Me acerca a él y, aunque me resisto, se inclina y me besa en los labios.
Besar a Greg nunca me ha gustado demasiado, pero ahora que los dos hemos superado la cuarentena me parece inapropiado. ¿Por qué será? ¿Todas las parejas casadas se sienten incómodas cuando intentan besarse de mayores? De todos modos, lo intento. Abro un poco la boca y él desliza la lengua entre mis dientes. No me parece algo a lo que pueda entregarme por completo; no despierta en mí ningún sentimiento. Noto un sabor a coñac mezclado con un leve resto de tarta de limón. Me temo que voy a vomitar. Lo aparto.
—Sonia, no tengo ninguna aventura si eso es lo que crees. Ese no es el motivo por el que he aceptado dar más conferencias, te lo prometo.
—Tranquilo —digo—. No lo había pensado.
—Es que a veces tengo la sensación de que no quieres estar conmigo.
—¡Menuda tontería! —exclamo—. ¿Qué demonios te hace pensar eso?
—Bueno, no sé, llevamos tres meses sin dormir juntos. Y me refiero a dormir propiamente juntos, no solo a compartir cama.
—Quieres decir «follar».
—Bueno, si quieres usar esa palabra. Yo diría mejor «hacer el amor».
—Solo pretendía dejar claro de qué estamos hablando.
—De acuerdo, estamos hablando de sexo, Sonia. Tres meses. Y antes de eso ¿cuántos meses pasaron? ¿Seis? ¿Ocho?
—Sí, pero tampoco somos el tipo de pareja que se pasa el día copulando. No lo hemos sido nunca. Nada ha cambiado, Greg. Este no es un matrimonio de grandes pasiones.
—No, por tu parte no.
—¿Cómo?
—Que yo sigo teniendo ganas. Quiero que… nos acostemos más a menudo. Aún me pareces atractiva, Sonia.
—¿Cómo se supone que tengo que tomarme eso? ¿«Aún» te parezco atractiva? ¿Debería haber perdido mi atractivo a los cuarenta y cuatro?

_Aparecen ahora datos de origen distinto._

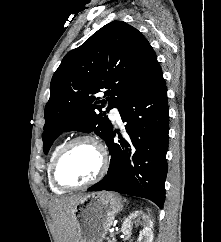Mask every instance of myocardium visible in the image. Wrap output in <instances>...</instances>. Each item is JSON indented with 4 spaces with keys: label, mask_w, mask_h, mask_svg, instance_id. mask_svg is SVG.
<instances>
[{
    "label": "myocardium",
    "mask_w": 221,
    "mask_h": 242,
    "mask_svg": "<svg viewBox=\"0 0 221 242\" xmlns=\"http://www.w3.org/2000/svg\"><path fill=\"white\" fill-rule=\"evenodd\" d=\"M82 141L90 142L94 146H96V148L98 149L99 156H100V164H99L98 170L92 178H90L89 180H87L83 183L64 184L58 179V176H57V169H58L59 163L61 162L62 158L67 153V151L74 144H76L78 142H82ZM108 164H109V160H108V154H107L106 148L99 140H97L96 138H94L93 136H90V135H85V134L78 135V136L73 137L66 143H64L63 146L58 151V153L56 154V156L52 162L51 169H50L51 180L55 186H57L58 188L63 189V190L82 189V188L88 187V186L96 183L97 181H99L106 173V171L108 169Z\"/></svg>",
    "instance_id": "obj_1"
}]
</instances>
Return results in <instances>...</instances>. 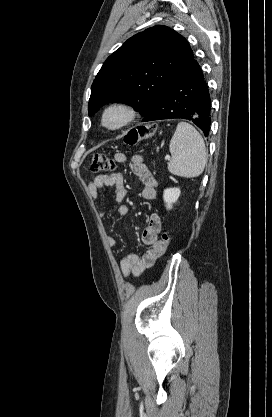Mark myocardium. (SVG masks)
<instances>
[{"label": "myocardium", "mask_w": 272, "mask_h": 417, "mask_svg": "<svg viewBox=\"0 0 272 417\" xmlns=\"http://www.w3.org/2000/svg\"><path fill=\"white\" fill-rule=\"evenodd\" d=\"M111 115L118 116V119L113 123L109 121ZM136 117V108L128 101L119 100L104 108L101 114V125L108 131H119L130 125Z\"/></svg>", "instance_id": "1"}]
</instances>
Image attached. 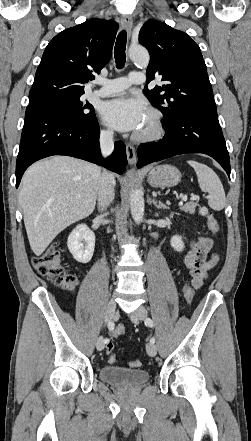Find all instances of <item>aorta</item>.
<instances>
[{"label": "aorta", "mask_w": 251, "mask_h": 441, "mask_svg": "<svg viewBox=\"0 0 251 441\" xmlns=\"http://www.w3.org/2000/svg\"><path fill=\"white\" fill-rule=\"evenodd\" d=\"M129 57L140 67H146L149 63V53L143 47H131ZM131 214L136 224H140L144 216V197L140 190L132 189L130 192Z\"/></svg>", "instance_id": "762f6f07"}]
</instances>
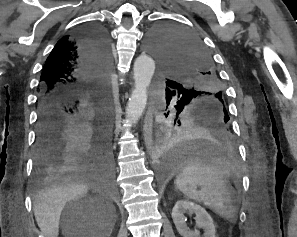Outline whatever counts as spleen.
<instances>
[{
    "mask_svg": "<svg viewBox=\"0 0 297 237\" xmlns=\"http://www.w3.org/2000/svg\"><path fill=\"white\" fill-rule=\"evenodd\" d=\"M175 186L187 197L202 202L222 218L233 221L235 210L226 172L219 164L196 160L184 167ZM200 187V190H197Z\"/></svg>",
    "mask_w": 297,
    "mask_h": 237,
    "instance_id": "spleen-1",
    "label": "spleen"
}]
</instances>
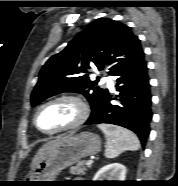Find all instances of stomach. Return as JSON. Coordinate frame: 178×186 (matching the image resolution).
<instances>
[{
	"instance_id": "1",
	"label": "stomach",
	"mask_w": 178,
	"mask_h": 186,
	"mask_svg": "<svg viewBox=\"0 0 178 186\" xmlns=\"http://www.w3.org/2000/svg\"><path fill=\"white\" fill-rule=\"evenodd\" d=\"M101 149V140L95 133L85 131L68 135L67 139L52 149L44 159L35 165L26 176V181H55L65 168L81 159L97 154ZM30 185H47L48 182H30Z\"/></svg>"
}]
</instances>
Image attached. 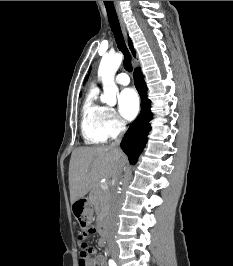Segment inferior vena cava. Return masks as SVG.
Segmentation results:
<instances>
[{
    "mask_svg": "<svg viewBox=\"0 0 233 266\" xmlns=\"http://www.w3.org/2000/svg\"><path fill=\"white\" fill-rule=\"evenodd\" d=\"M126 130L125 124L122 123L120 127L121 134L119 138L115 141V143H112L113 147H117L121 140H122V133ZM117 180V179H116ZM118 184L116 183L115 187L112 190V202H111V210H110V216H109V222H108V231H109V237L112 238L114 235L116 229H117V224H118V212L120 209L121 205V199L118 194L117 190Z\"/></svg>",
    "mask_w": 233,
    "mask_h": 266,
    "instance_id": "obj_1",
    "label": "inferior vena cava"
}]
</instances>
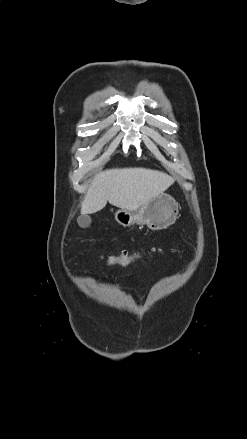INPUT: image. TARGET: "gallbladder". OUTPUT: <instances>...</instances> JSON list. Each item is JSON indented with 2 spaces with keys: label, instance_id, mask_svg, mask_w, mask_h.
I'll return each instance as SVG.
<instances>
[{
  "label": "gallbladder",
  "instance_id": "1",
  "mask_svg": "<svg viewBox=\"0 0 247 439\" xmlns=\"http://www.w3.org/2000/svg\"><path fill=\"white\" fill-rule=\"evenodd\" d=\"M77 222L81 228H86L90 225L91 218H90V216L83 214V215L78 217Z\"/></svg>",
  "mask_w": 247,
  "mask_h": 439
}]
</instances>
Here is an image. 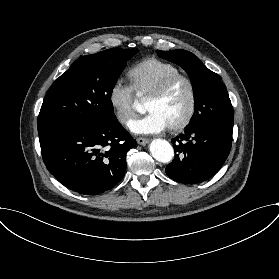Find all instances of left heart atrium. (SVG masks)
Instances as JSON below:
<instances>
[{
	"mask_svg": "<svg viewBox=\"0 0 279 279\" xmlns=\"http://www.w3.org/2000/svg\"><path fill=\"white\" fill-rule=\"evenodd\" d=\"M129 128L136 134L152 135L165 131L169 124L158 112L149 111L146 116L132 121Z\"/></svg>",
	"mask_w": 279,
	"mask_h": 279,
	"instance_id": "left-heart-atrium-1",
	"label": "left heart atrium"
}]
</instances>
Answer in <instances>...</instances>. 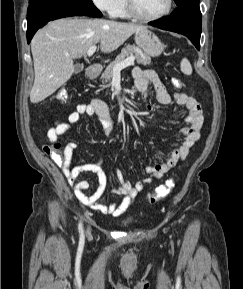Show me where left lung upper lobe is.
Returning a JSON list of instances; mask_svg holds the SVG:
<instances>
[{"instance_id": "obj_1", "label": "left lung upper lobe", "mask_w": 243, "mask_h": 289, "mask_svg": "<svg viewBox=\"0 0 243 289\" xmlns=\"http://www.w3.org/2000/svg\"><path fill=\"white\" fill-rule=\"evenodd\" d=\"M174 1L177 5H180V4L185 3V2H190V1L199 2V0H174Z\"/></svg>"}]
</instances>
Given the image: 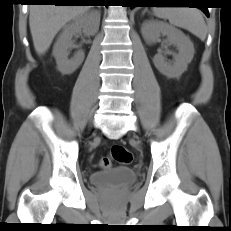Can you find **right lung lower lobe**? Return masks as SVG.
<instances>
[{
    "label": "right lung lower lobe",
    "mask_w": 231,
    "mask_h": 231,
    "mask_svg": "<svg viewBox=\"0 0 231 231\" xmlns=\"http://www.w3.org/2000/svg\"><path fill=\"white\" fill-rule=\"evenodd\" d=\"M27 1L29 3H52L55 5H74V3H76L77 1H82V0H27Z\"/></svg>",
    "instance_id": "obj_1"
}]
</instances>
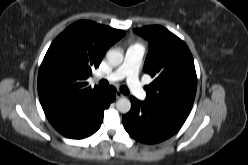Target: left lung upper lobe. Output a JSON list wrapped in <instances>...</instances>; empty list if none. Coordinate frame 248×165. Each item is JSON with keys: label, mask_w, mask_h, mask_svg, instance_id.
I'll list each match as a JSON object with an SVG mask.
<instances>
[{"label": "left lung upper lobe", "mask_w": 248, "mask_h": 165, "mask_svg": "<svg viewBox=\"0 0 248 165\" xmlns=\"http://www.w3.org/2000/svg\"><path fill=\"white\" fill-rule=\"evenodd\" d=\"M149 40L144 72L154 81L145 102L188 116L196 94L197 76L192 54L180 38L155 25L134 29Z\"/></svg>", "instance_id": "left-lung-upper-lobe-1"}]
</instances>
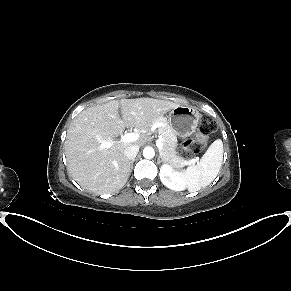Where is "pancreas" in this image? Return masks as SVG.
<instances>
[{
  "instance_id": "pancreas-1",
  "label": "pancreas",
  "mask_w": 291,
  "mask_h": 291,
  "mask_svg": "<svg viewBox=\"0 0 291 291\" xmlns=\"http://www.w3.org/2000/svg\"><path fill=\"white\" fill-rule=\"evenodd\" d=\"M155 122L164 124V126L158 128V133L163 138V147L159 149L160 157L164 162L169 163L176 168L186 166V160L177 154V137L173 129L164 120L159 119Z\"/></svg>"
}]
</instances>
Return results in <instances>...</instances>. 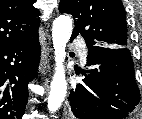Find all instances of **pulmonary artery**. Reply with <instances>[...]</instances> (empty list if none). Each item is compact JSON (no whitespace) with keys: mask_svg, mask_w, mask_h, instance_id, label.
<instances>
[{"mask_svg":"<svg viewBox=\"0 0 142 119\" xmlns=\"http://www.w3.org/2000/svg\"><path fill=\"white\" fill-rule=\"evenodd\" d=\"M73 44L77 45L79 47V56L82 63H86L87 60V49L86 47L81 43L80 40H74Z\"/></svg>","mask_w":142,"mask_h":119,"instance_id":"1","label":"pulmonary artery"}]
</instances>
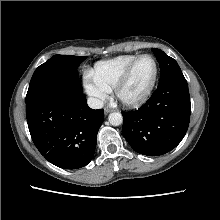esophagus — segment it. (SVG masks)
I'll use <instances>...</instances> for the list:
<instances>
[{
  "label": "esophagus",
  "instance_id": "1",
  "mask_svg": "<svg viewBox=\"0 0 220 220\" xmlns=\"http://www.w3.org/2000/svg\"><path fill=\"white\" fill-rule=\"evenodd\" d=\"M111 111H113V109L109 108V107H105L104 112L105 114L110 113Z\"/></svg>",
  "mask_w": 220,
  "mask_h": 220
}]
</instances>
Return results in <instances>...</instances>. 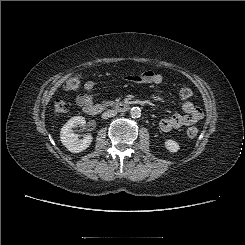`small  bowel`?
I'll return each instance as SVG.
<instances>
[{
    "mask_svg": "<svg viewBox=\"0 0 245 245\" xmlns=\"http://www.w3.org/2000/svg\"><path fill=\"white\" fill-rule=\"evenodd\" d=\"M126 79L135 83L156 85L161 84L163 81L161 74L150 70L144 71L137 75H129L126 77ZM84 89L85 93L77 96L76 103L86 111L87 108L93 104L94 96L92 91L94 89V83L92 81H87L84 85ZM182 111L183 114L176 113L169 117L163 118L159 123L160 129L163 132H168L182 126L193 125L203 117L201 108L188 100L182 104Z\"/></svg>",
    "mask_w": 245,
    "mask_h": 245,
    "instance_id": "c3829d8e",
    "label": "small bowel"
}]
</instances>
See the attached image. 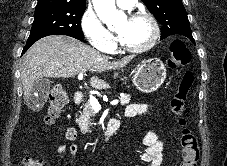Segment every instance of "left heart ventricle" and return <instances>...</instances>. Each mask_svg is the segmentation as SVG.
<instances>
[{
  "label": "left heart ventricle",
  "instance_id": "obj_1",
  "mask_svg": "<svg viewBox=\"0 0 227 166\" xmlns=\"http://www.w3.org/2000/svg\"><path fill=\"white\" fill-rule=\"evenodd\" d=\"M116 30L121 42L130 47L146 44L152 35L150 23L145 19L131 20L125 17L117 24Z\"/></svg>",
  "mask_w": 227,
  "mask_h": 166
}]
</instances>
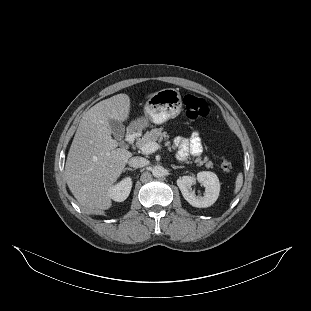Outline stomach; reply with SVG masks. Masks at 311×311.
<instances>
[{
  "label": "stomach",
  "mask_w": 311,
  "mask_h": 311,
  "mask_svg": "<svg viewBox=\"0 0 311 311\" xmlns=\"http://www.w3.org/2000/svg\"><path fill=\"white\" fill-rule=\"evenodd\" d=\"M183 103L182 97L175 88H165L152 94L144 105V117L130 122V126L145 129L149 123L163 124L180 115Z\"/></svg>",
  "instance_id": "1"
}]
</instances>
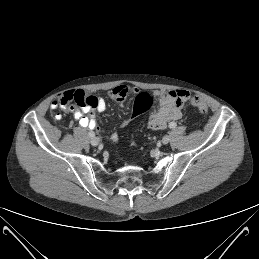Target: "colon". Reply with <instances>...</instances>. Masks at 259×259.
<instances>
[{"label":"colon","instance_id":"5ec220e1","mask_svg":"<svg viewBox=\"0 0 259 259\" xmlns=\"http://www.w3.org/2000/svg\"><path fill=\"white\" fill-rule=\"evenodd\" d=\"M190 102L200 114L205 115L208 112V107L206 103L200 97H193L191 98ZM152 105L153 98L149 94H139L134 101L132 115L128 119L124 120L122 125H128L133 118L148 111L152 107Z\"/></svg>","mask_w":259,"mask_h":259}]
</instances>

—Vale, vale. Lo siento. No debería haber dicho «aún». Me refería a que llevamos mucho tiempo juntos. Sé que hemos pasado por baches, pero creía que las cosas nos iban mejor últimamente, desde que Kit es mayor. Yo no me he cansado de ti, Sonia. Algunos maridos… Dios, Sonia, algunos tíos que conozco están hartos de las mujeres con las que se casaron y tienen aventuras a diestro y siniestro. Pero yo no. Tú eres la única para mí. Lo has sido siempre y siempre lo serás. Por eso quiero que nos mudemos, para poder pasar más tiempo juntos. En una casa que sea nuestra, no de tus padres. ¿No puedes ni siquiera considerarlo, Sonia? Piénsalo: Ginebra, aire puro, montañas…
«¿Cuándo se va a dar por vencido?».
—¿Vienes a la cama?
Me despierto en plena noche asediada por una pesadilla en la que Jez aparecía esquelético, su carne marchita y amarillenta. Apestaba a calabazas podridas y estaba cubierto de moscas y piojos que devoraban su piel, antaño inmaculada. Tengo que salir de la cama, donde dejo a Greg satisfecho, roncando y convertido en un montículo poscoital. Me pongo el kimono y estoy a punto de subir a la sala de música cuando recuerdo que no está allí. Me dirijo entonces a la planta baja, me pongo el abrigo de lana sobre el pijama y me calzo las botas. Abro la puerta de casa y salgo sigilosamente a la fría noche.